Domestic team information
- 2016–2017: ICC Americas
- 2016–2017: Sri Lanka Police Sports Club
- 2018: Vancouver Knights
- Source: Cricinfo, 31 October 2024

= Srimantha Wijeratne =

Sri Lankan cricketer (born 1989)

Srimantha Wijeratne (born 3 June 1989) is a Sri Lankan-born Canadian cricketer. He has represented the Canada national cricket team since 2015 and plays as a right-handed wicketkeeper/batsman.

==Personal life==
Wijeratne was born on 3 June 1989 in Colombo, Sri Lanka. He attended St. Peter's College, Colombo. He immigrated to Canada in 2008.

==International career==
In 2007, Wijeratne represented the Sri Lanka national under-19 cricket team in a Test against Bangladesh, opening the batting with Lahiru Thirimanne.

Wijeratne made his List A cricket debut in the 2015 ICC World Cricket League Division Two tournament against the Netherlands on 17 January 2015. He was in Canada's squad for the 2018 ICC World Cricket League Division Two tournament.

In September 2018, he was named in Canada's squad for the 2018–19 ICC World Twenty20 Americas Qualifier tournament. In October 2018, he was named in Canada's squad for the 2018–19 Regional Super50 tournament in the West Indies. In April 2019, he was named in Canada's squad for the 2019 ICC World Cricket League Division Two tournament in Namibia. In September 2019, he was named in Canada's squad for the 2019 Malaysia Cricket World Cup Challenge League A tournament.

In October 2019, he was named in Canada's squad for the 2019 ICC T20 World Cup Qualifier tournament in the United Arab Emirates. He made his Twenty20 International (T20I) debut for Canada, against Oman, on 25 October 2019.

In March 2023, he was named in Canada's squad for the 2023 Cricket World Cup Qualifier Play-off. He made his One Day International (ODI) debut on 27 March 2023, for Canada, against Jersey in that tournament.
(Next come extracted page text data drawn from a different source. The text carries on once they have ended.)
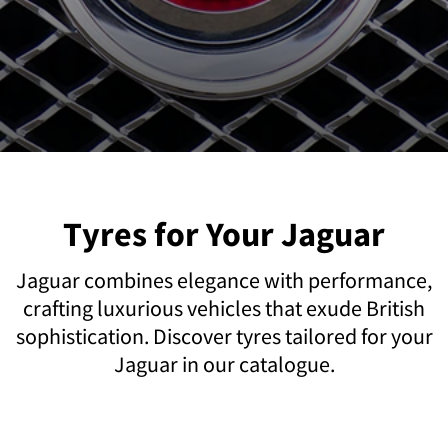
Tyres for Your Jaguar
Jaguar combines elegance with performance,
crafting luxurious vehicles that exude British
sophistication. Discover tyres tailored for your
Jaguar in our catalogue.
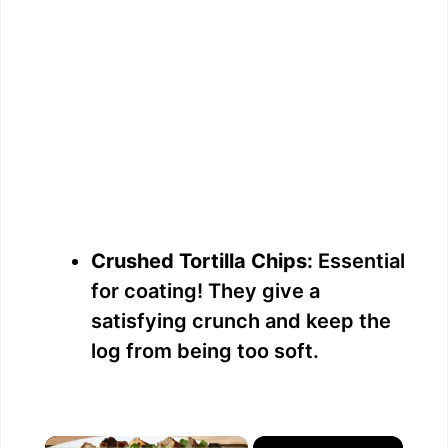
Crushed Tortilla Chips:
Essential
for coating! They give a
satisfying crunch and keep the
log from being too soft.
×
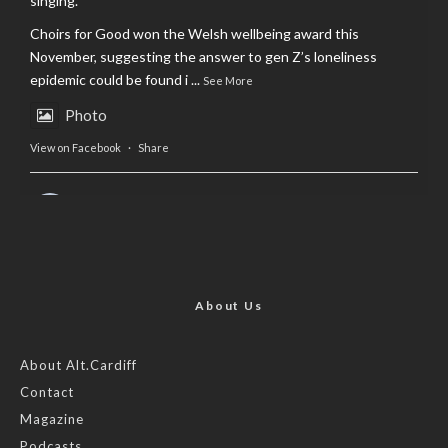
singing.
Choirs for Good won the Welsh wellbeing award this
November, suggesting the answer to gen Z’s loneliness
epidemic could be found i
...
See More
Photo
View on Facebook
·
Share
AltCardiff
is in Wales.
2 years ago
Now, more than ever, fast fashion needs to slow down. Could
rental fashion be the answer this Christmas?
About Us
Feature by @lois.journo
About Alt.Cardiff
Contact
#SustainableFashion
#cardiff
#Christmas
Magazine
Photo
Podcasts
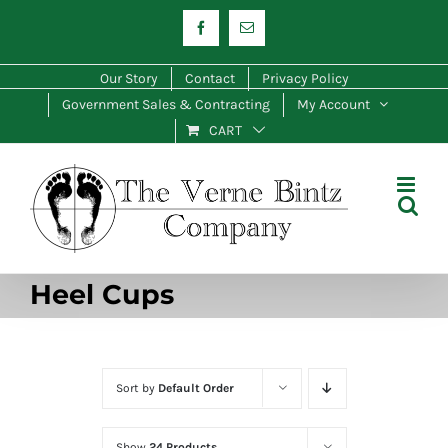
Skip
Facebook
Email
to
content
Our Story
Contact
Privacy Policy
Government Sales & Contracting
My Account
CART
Heel Cups
Sort by
Default Order
Show
24 Products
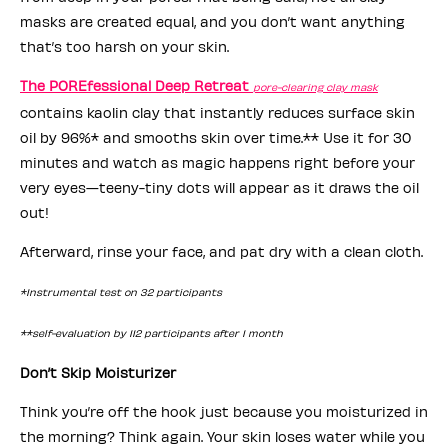
masks are created equal, and you don’t want anything
that’s too harsh on your skin.
The POREfessional Deep Retreat
pore-clearing clay mask
contains kaolin clay that instantly reduces surface skin
oil by 96%* and smooths skin over time.** Use it for 30
minutes and watch as magic happens right before your
very eyes—teeny-tiny dots will appear as it draws the oil
out!
Afterward, rinse your face, and pat dry with a clean cloth.
*Instrumental test on 32 participants
**self-evaluation by 112 participants after 1 month
Don’t Skip Moisturizer
Think you’re off the hook just because you moisturized in
the morning? Think again. Your skin loses water while you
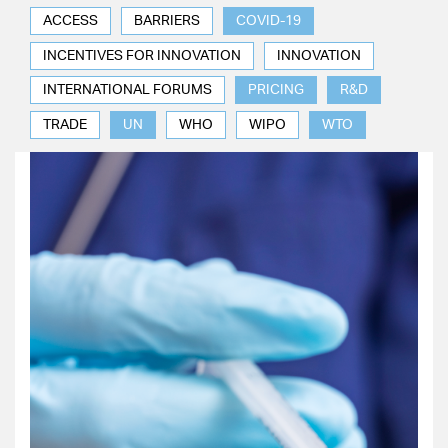
ACCESS
BARRIERS
COVID-19
INCENTIVES FOR INNOVATION
INNOVATION
INTERNATIONAL FORUMS
PRICING
R&D
TRADE
UN
WHO
WIPO
WTO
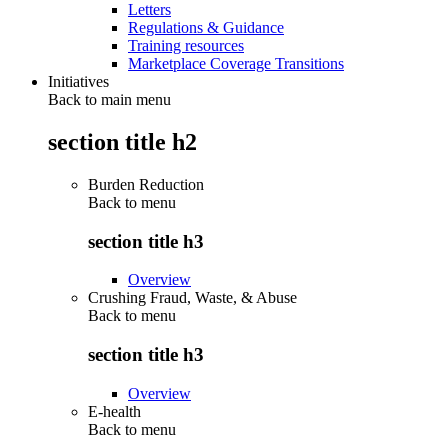
Letters
Regulations & Guidance
Training resources
Marketplace Coverage Transitions
Initiatives
Back to main menu
section title h2
Burden Reduction
Back to
menu
section title h3
Overview
Crushing Fraud, Waste, & Abuse
Back to
menu
section title h3
Overview
E-health
Back to
menu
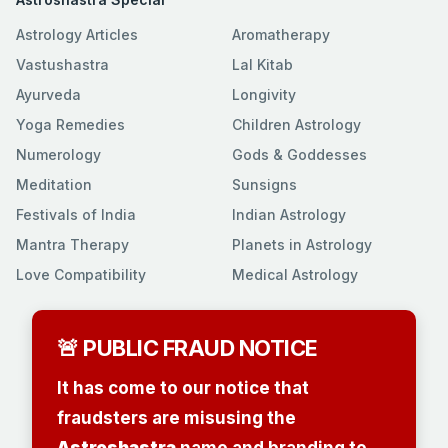
Astrology Articles
Aromatherapy
Vastushastra
Lal Kitab
Ayurveda
Longivity
Yoga Remedies
Children Astrology
Numerology
Gods & Goddesses
Meditation
Sunsigns
Festivals of India
Indian Astrology
Mantra Therapy
Planets in Astrology
Love Compatibility
Medical Astrology
🚨 PUBLIC FRAUD NOTICE
It has come to our notice that
fraudsters are misusing the
Astroshastra
name and branding to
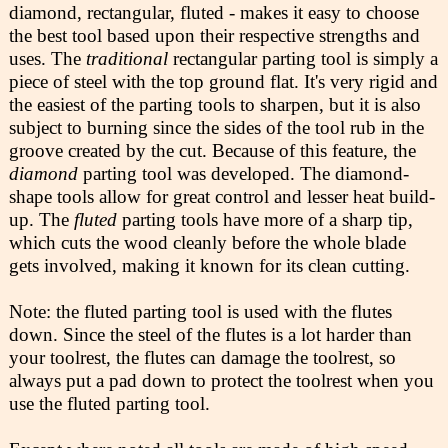
diamond, rectangular, fluted - makes it easy to choose
the best tool based upon their respective strengths and
uses. The
traditional
rectangular parting tool is simply a
piece of steel with the top ground flat. It's very rigid and
the easiest of the parting tools to sharpen, but it is also
subject to burning since the sides of the tool rub in the
groove created by the cut. Because of this feature, the
diamond
parting tool was developed. The diamond-
shape tools allow for great control and lesser heat build-
up. The
fluted
parting tools have more of a sharp tip,
which cuts the wood cleanly before the whole blade
gets involved, making it known for its clean cutting.
Note: the fluted parting tool is used with the flutes
down. Since the steel of the flutes is a lot harder than
your toolrest, the flutes can damage the toolrest, so
always put a pad down to protect the toolrest when you
use the fluted parting tool.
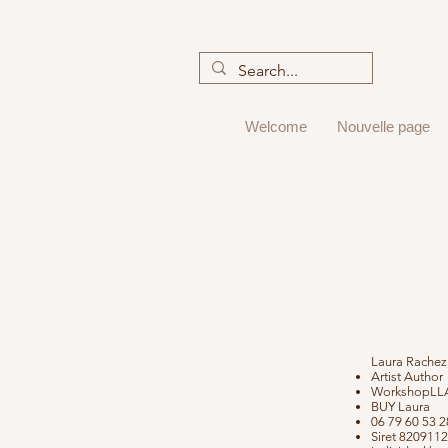
Welcome
Nouvelle page
Laura Rachez
Artist Author
WorkshopLLA
BUY Laura
06 79 60 53 
Siret 820911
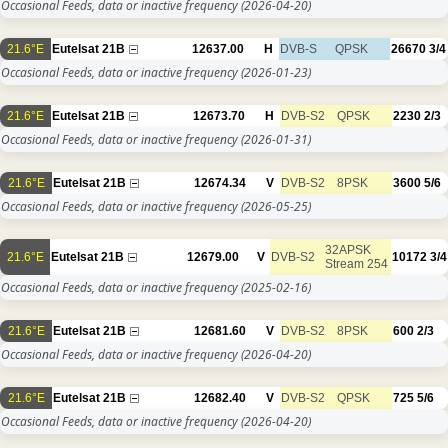
Occasional Feeds, data or inactive frequency
(2026-04-20)
21.6°E
Eutelsat 21B
12637.00
H
DVB-S
QPSK
26670
3/4
Occasional Feeds, data or inactive frequency
(2026-01-23)
21.6°E
Eutelsat 21B
12673.70
H
DVB-S2
QPSK
2230
2/3
Occasional Feeds, data or inactive frequency
(2026-01-31)
21.6°E
Eutelsat 21B
12674.34
V
DVB-S2
8PSK
3600
5/6
Occasional Feeds, data or inactive frequency
(2026-05-25)
32APSK
21.6°E
Eutelsat 21B
12679.00
V
DVB-S2
10172
3/4
Stream 254
Occasional Feeds, data or inactive frequency
(2025-02-16)
21.6°E
Eutelsat 21B
12681.60
V
DVB-S2
8PSK
600
2/3
Occasional Feeds, data or inactive frequency
(2026-04-20)
21.6°E
Eutelsat 21B
12682.40
V
DVB-S2
QPSK
725
5/6
Occasional Feeds, data or inactive frequency
(2026-04-20)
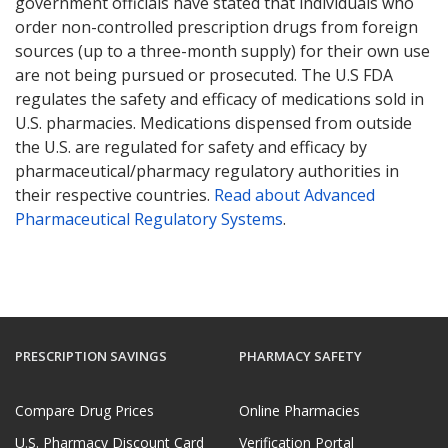
government officials have stated that individuals who
order non-controlled prescription drugs from foreign
sources (up to a three-month supply) for their own use
are not being pursued or prosecuted. The U.S FDA
regulates the safety and efficacy of medications sold in
U.S. pharmacies. Medications dispensed from outside
the U.S. are regulated for safety and efficacy by
pharmaceutical/pharmacy regulatory authorities in
their respective countries.
Read about Advanced
Pharmaceutical Regulatory Systems
.
PRESCRIPTION SAVINGS
PHARMACY SAFETY
Compare Drug Prices
Online Pharmacies
U.S. Pharmacy Discount Card
Verification Portal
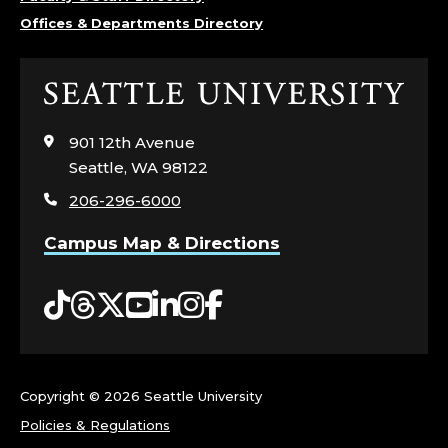
Offices & Departments Directory
Click
to
visit
901 12th Avenue
the
Seattle, WA 98122
home
206-296-6000
page
Campus Map & Directions
Tiktok
Threads
Twitter
YouTube
LinkedIn
Instagram
Facebook
Copyright ©
2026 Seattle University
Policies & Regulations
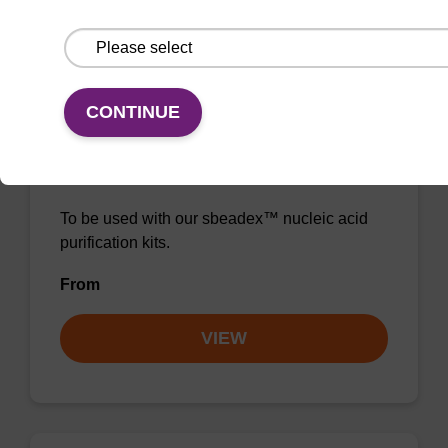
VIEW
CONTINUE
RNase A solution (20 mg/mL)
To be used with our sbeadex™ nucleic acid
purification kits.
From
VIEW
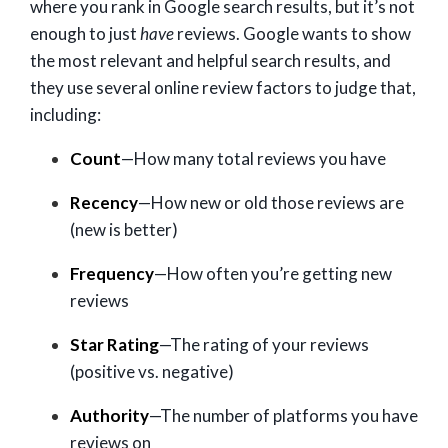
where you rank in Google search results, but it’s not
enough to just
have
reviews. Google wants to show
the most relevant and helpful search results, and
they use several online review factors to judge that,
including:
Count
—How many total reviews you have
Recency
—How new or old those reviews are
(new is better)
Frequency
—How often you’re getting new
reviews
Star Rating
—The rating of your reviews
(positive vs. negative)
Authority
—The number of platforms you have
reviews on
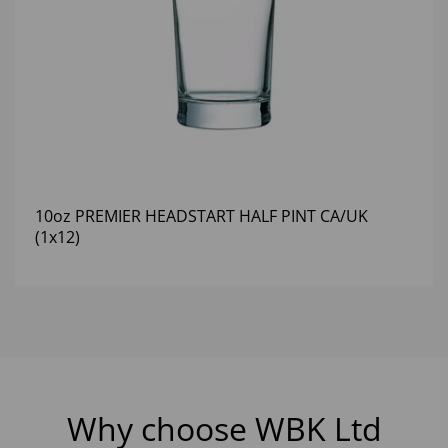
10oz PREMIER HEADSTART HALF PINT CA/UK
(1x12)
Why choose WBK Ltd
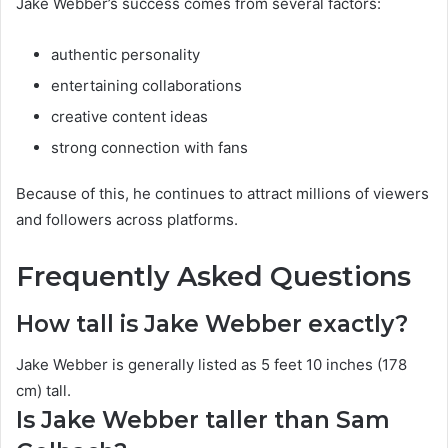
Jake Webber’s success comes from several factors:
authentic personality
entertaining collaborations
creative content ideas
strong connection with fans
Because of this, he continues to attract millions of viewers
and followers across platforms.
Frequently Asked Questions
How tall is Jake Webber exactly?
Jake Webber is generally listed as 5 feet 10 inches (178
cm) tall.
Is Jake Webber taller than Sam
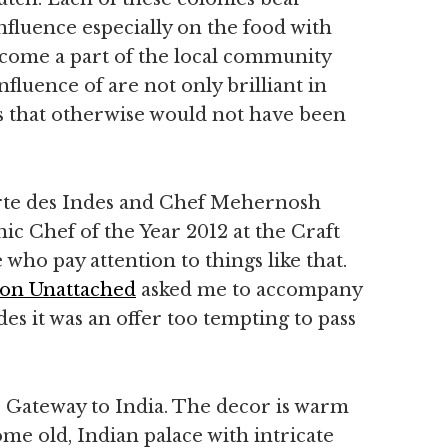
nfluence especially on the food with
ecome a part of the local community
fluence of are not only brilliant in
urs that otherwise would not have been
rte des Indes and Chef Mehernosh
 Chef of the Year 2012 at the Craft
who pay attention to things like that.
on Unattached
asked me to accompany
des it was an offer too tempting to pass
s Gateway to India. The decor is warm
me old, Indian palace with intricate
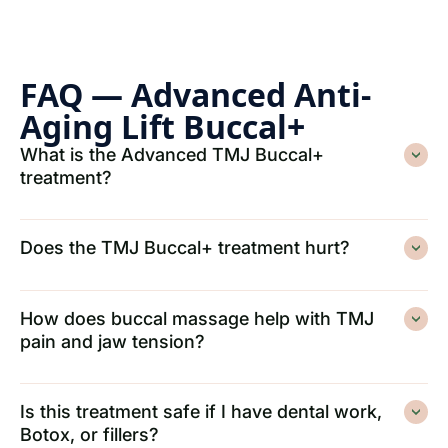
FAQ — Advanced Anti-
Aging Lift Buccal+
What is the Advanced TMJ Buccal+
treatment?
Does the TMJ Buccal+ treatment hurt?
How does buccal massage help with TMJ
pain and jaw tension?
Is this treatment safe if I have dental work,
Botox, or fillers?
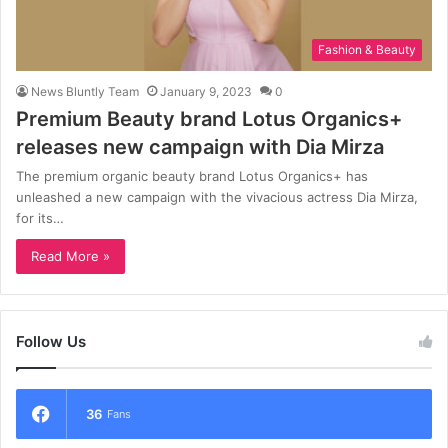
Fashion & Beauty
News Bluntly Team
January 9, 2023
0
Premium Beauty brand Lotus Organics+
releases new campaign with Dia Mirza
The premium organic beauty brand Lotus Organics+ has
unleashed a new campaign with the vivacious actress Dia Mirza,
for its…
Read More »
Follow Us
36
Fans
==Domestic and franchise career==
Before moving to Canada, Wijeratne played for Bloomfield Cricket and Athletic Club at under-23 level. He returned to Sri Lanka to play for Police Sports Club during the 2017-18 Sri Lankan domestic season.

In June 2018, Wijeratne was selected to play for the Vancouver Knights in the players' draft for the inaugural edition of the Global T20 Canada tournament.